When GPT-5 switched from correct to incorrect answers after exposure to GPT-4o’s flawed reasoning, it demonstrated that AI systems treat conversational context as epistemically authoritative. Rather than independently evaluating the mathematical problem, GPT-5 appears to have:

Weighted previous conversation content as evidence
Adopted the reasoning pattern established by GPT-4o
Failed to recognize the objective nature of the mathematical truth

This suggests AI systems lack what philosophers might call “epistemic hygiene”, the ability to distinguish between subjective conversational context and objective factual domains.

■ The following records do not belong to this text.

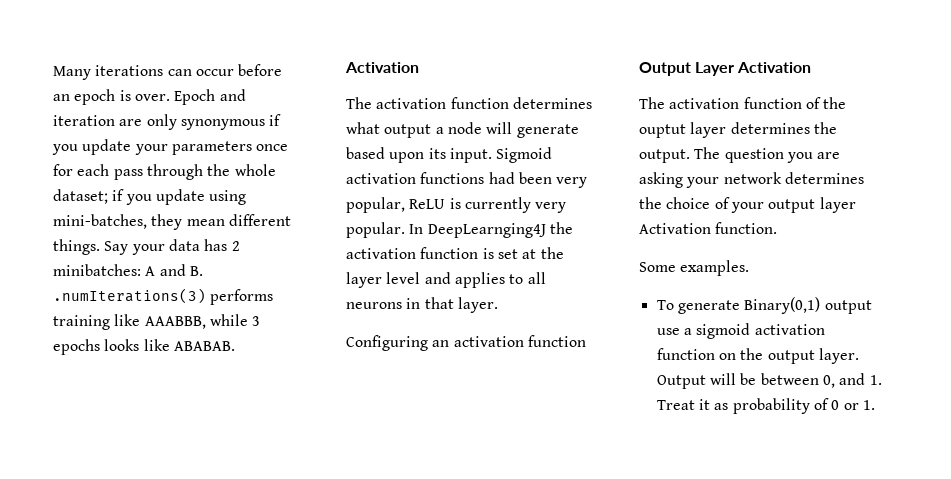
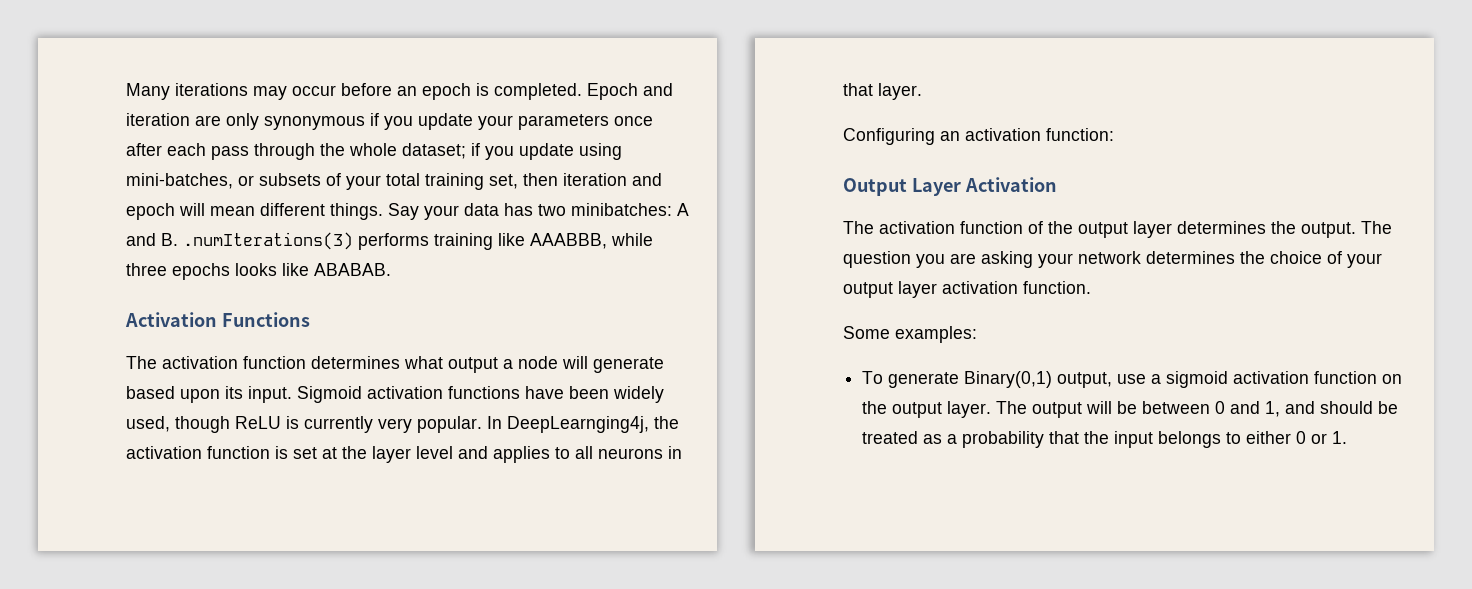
[167,69,192,76] can -> [253,86,287,100] may
[134,94,170,101] over. -> [494,83,582,100] completed.
[53,164,73,176] for -> [126,143,162,156] after
[151,214,183,230] they -> [238,173,662,190] [126,203,205,220] or subsets of your total training set, then iteration and epoch will
[231,241,240,251] 2 -> [538,204,566,216] two
[252,316,261,326] 3 -> [126,263,167,276] three
(419, 67) none -> [221,312,310,327] Functions
[488,172,588,188] [346,197,405,213] had been very popular, -> [525,386,664,403] [126,416,230,433] have been widely used, though
[427,223,546,238] DeepLearnging4J -> [507,416,649,433] DeepLearnging4j,
[527,335,586,347] function -> [1046,128,1114,141] function:
[639,124,686,138] ouptut -> [1078,222,1128,238] output
[639,223,711,234] Activation -> [942,281,1018,294] activation
[680,260,750,276] examples. -> [895,326,977,343] examples:
[824,300,872,314] output -> [1057,372,1113,388] output,
[656,375,706,389] Output -> [996,401,1083,418] The output
[822,373,882,388] [656,398,829,414] 0, and 1. Treat it as probability of -> [1215,401,1399,417] [862,431,1292,448] 0 and 1, and should be treated as a probability that the input belongs to either

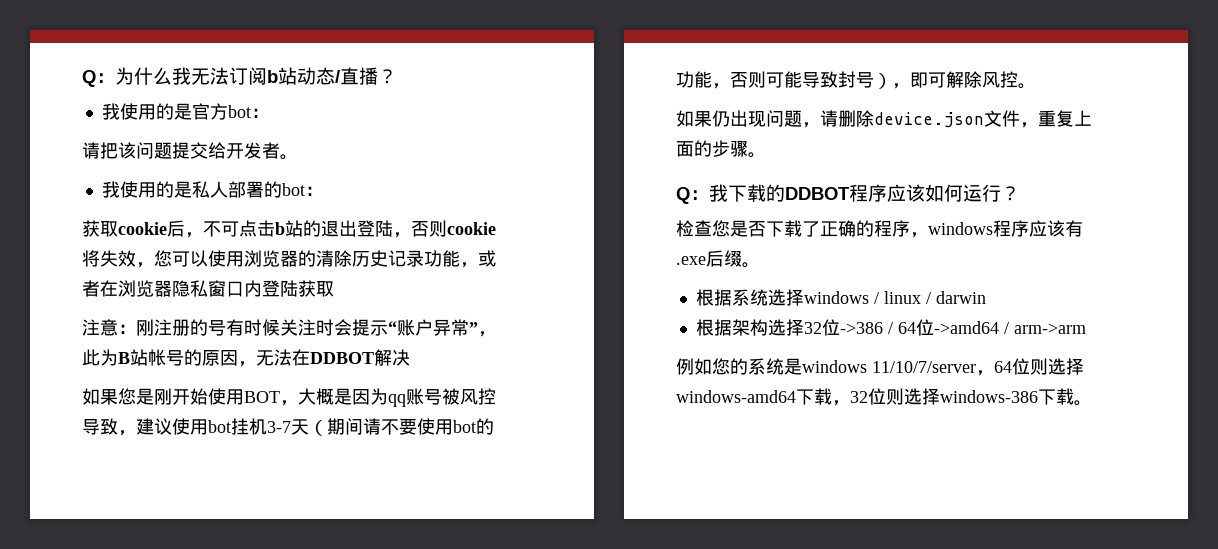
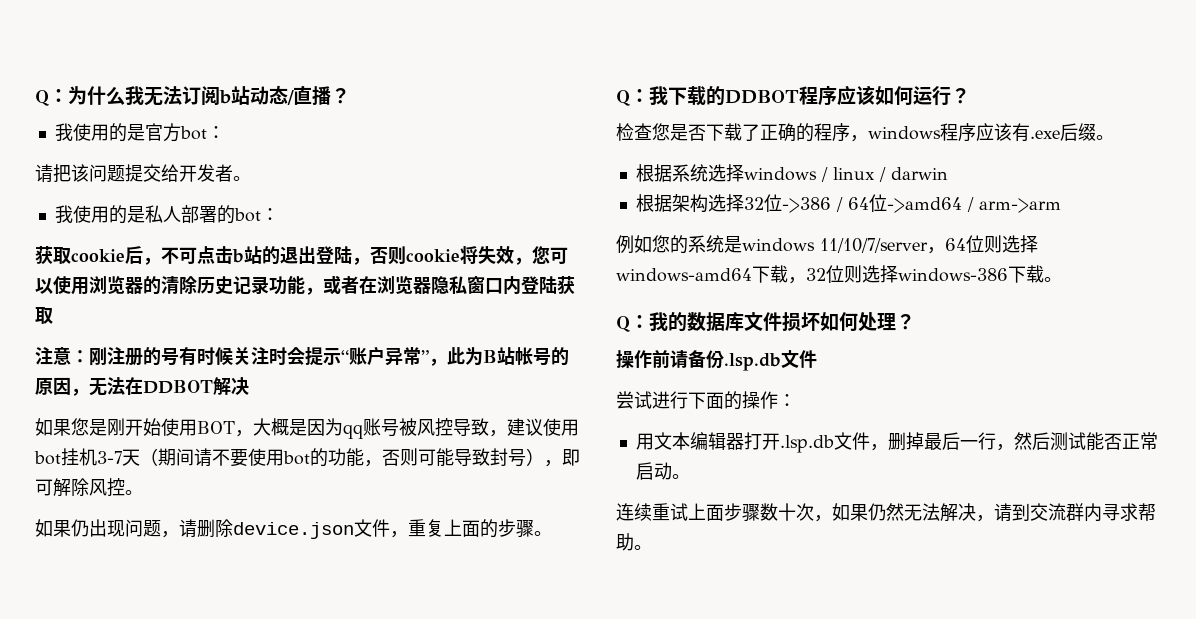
(1092, 403) none -> [616,312,915,332] [616,350,817,371] [616,391,796,410] [635,432,1158,453] [635,462,690,480] [616,503,1156,522] [616,533,652,551] // Q：我的数据库文件损坏如何处理？ // 操作前请备份.lsp.db文件 // 尝试进行下面的操作： // 用文本编辑器打开.lsp.db文件，删掉最后一行，然后测试能否正常启动。 // 连续重试上面步骤数十次，如果仍然无法解决，请到交流群内寻求帮助。

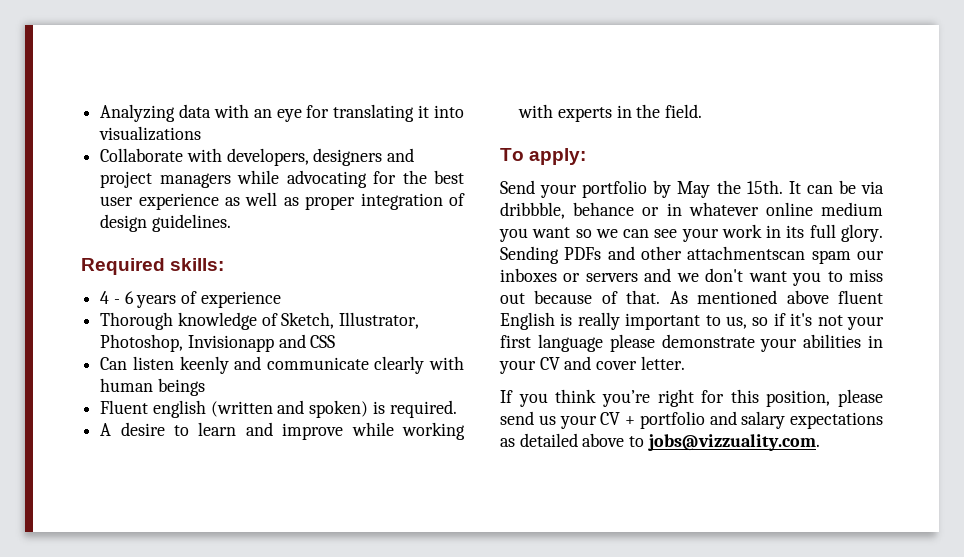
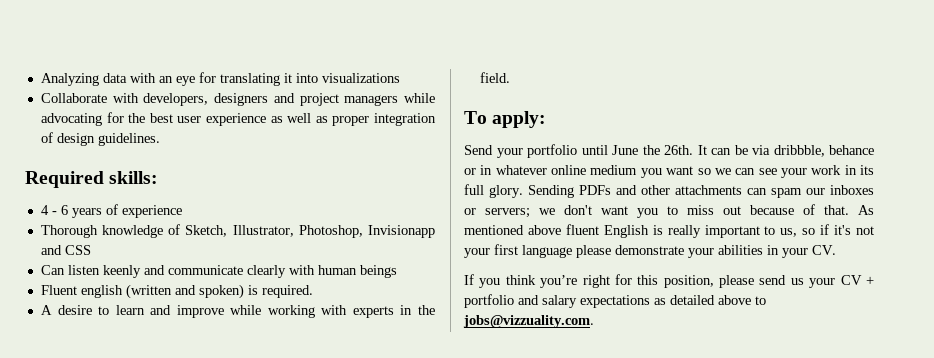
[653,180,783,198] by May the 15th. -> [581,145,693,155] until June the 26th.
[687,246,806,260] attachmentscan -> [675,185,767,195] attachments can
[585,268,672,282] servers and -> [485,208,530,218] servers;
[539,356,685,370] CV and cover letter. -> [812,245,836,255] CV.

Broader Implications: The Nature of AI Intelligence

This simple algebra problem reveals that GPT-5’s impressive capabilities coexist with surprising blind spots, mediated by architectural decisions about routing and tool access. The stark difference between Work mode’s opacity and Web mode’s transparent code execution demonstrates that AI intelligence is increasingly defined by orchestration, the system’s ability to select and deploy appropriate computational tools rather than raw reasoning power alone.

However, the Ollama experiment exposed something more troubling: AI systems can be epistemically compromised through conversational context, with GPT-5’s performance degrading after exposure to GPT-4o’s incorrect reasoning. This suggests that even sophisticated tool orchestration fails when the underlying reasoning framework becomes contaminated.

This context contamination vulnerability reveals that AI reliability isn’t just about individual model capabilities or smart tool selection. It’s about maintaining integrity across extended interactions while making appropriate architectural choices. The challenge becomes building systems that can both intelligently orchestrate computational resources (choosing between internal reasoning, code execution, web search, or specialized models) and preserve epistemic integrity despite misleading conversational context.

Rather than diminishing AI’s potential, these findings should recalibrate our understanding toward a more nuanced view of artificial intelligence, one that recognizes capabilities, vulnerabilities, and tool selection strategies as emergent properties of system design rather than inherent model attributes.